Electronic – Soft-power MOSFET circuit leaks – what to do

mosfetpower

Full schematic is at https://cdn.hackaday.io/files/1667667134916544/Evil%20Simon%20v1_3_1.pdf

This system has a pair of AA batteries, a P MOSFET for soft power and a boost converter to make 3.3v. The problem is that with the system ostensibly "off" the gate of the MOSFET is still being pulled down by… something… Presumably the microcontroller. It's enough that the gate is something like 2.1v even if the pull-up resistor is reduced to 1 kΩ.

The microcontroller's BOD has been programmed to hit at 2.7v (which is the minimum safe supply voltage for it's clock speed), so you'd think that it would be held in RESET if it had enough juice to even notice.

When the firmware starts (after someone presses one of the buttons, which causes the power MOSFET gate to be brought low), that pin is immediately brought low and held there until it's time to power off, whereupon it is made hi-Z (by turning it into an input). None of the pull-up or pull-down options are selected for that pin.

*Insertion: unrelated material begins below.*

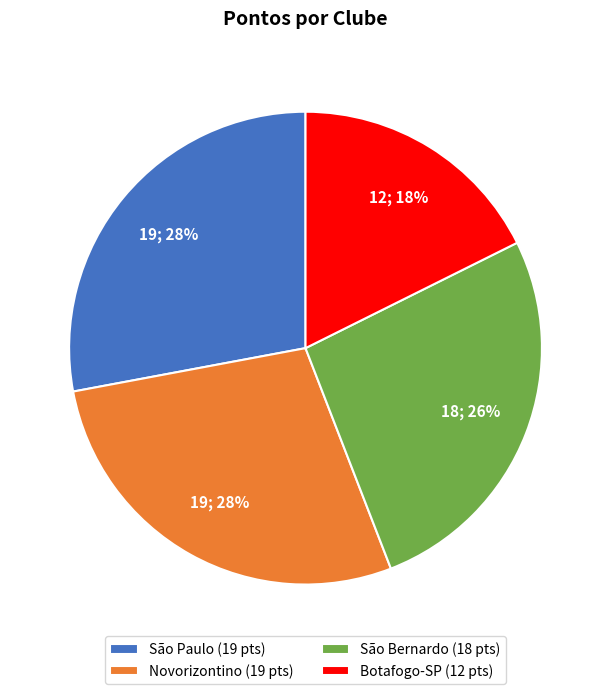

Combined, do São Paulo (19 pts) and Botafogo-SP (12 pts) account for over 50%?

No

So if that pin is leaking, what's there to do? The smaller I make the power MOSFET's gate pull-up, the more power it's going to waste when turned on. What else might I try? I'm tempted to use a BJT in front of the MOSFET so that some sort of current flow (presumably leakage wouldn't be enough) would be required to positively turn on the power MOSFET, but I'd like an actual plan before I spin another board.

Best Answer

Sure enough, it was leakage from the power MOSFET pull-up resistor through the controller's pins, though those pins' protection diodes and then to the rest of Vcc.

The new circuit uses a common cathode diode array for each button and an N MOSFET on the controller's pin all of which isolate the !PWR net from any potential leakage paths.